Elucidating the role of interacting residues of the MSH2-MSH6 complex in DNA repair mechanism: A computational approach.

Abstract

The DNA repair system is crucial to repair the error resulting in DNA replication. MSH2-MSH6 protein complex plays a significant role in maintaining the mismatch repair mechanism. Mutations in the interface between the two proteins compromise their function in the repair process. The present study aims to understand the impact of missense mutations in the interacting sites of the MSH2-MSH6 protein complex. MSH6 is unstable due to the disordered N-terminal domain. This is stabilized by the MSH2 hetero-dimerization. We used pathogenicity and stability predictors to identify the missense mutations that could be more pathogenic with the destabilizing property. The mutations W764C of MSH2, and L1201F and G1316E of MSH6 were predicted to be highly deleterious and destabilizing by all the in silico predictors.
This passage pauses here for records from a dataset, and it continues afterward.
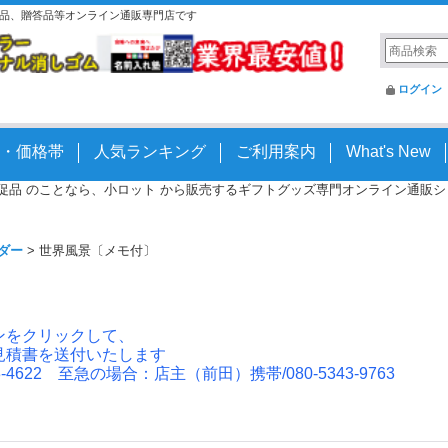
記念品、贈答品等オンライン通販専門店です
ログイン
・価格帯
人気ランキング
ご利用案内
What's New
 販促品 のことなら、小ロット から販売するギフトグッズ専門オンライン通販ショッ
ダー
>
世界風景〔メモ付〕
ンをクリックして、
見積書を送付いたします
4622 至急の場合：店主（前田）携帯/080-5343-9763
The dynamic motion of the native and mutant (W764C) MSH2-MSH6 protein complexes was further investigated using Molecular Dynamics Simulations of the GROMACS package. The Root Mean Square Deviation (RMSD), Radius of Gyration (Rg), and change in a number of intramolecular hydrogen bonds (H-bonds) were analyzed using the embedded packages of GROMACS. From the simulation studies, we observed higher deviation, lower protein compactness, and a decrease in the number of intramolecular hydrogen bonds in the mutant W764C MSH2-MSH6 protein complex. The observed results from the computational methods suggest the involvement of higher structural impact on the MSH2-MSH6 protein complex upon W764C mutation could affect the DNA repair mechanism.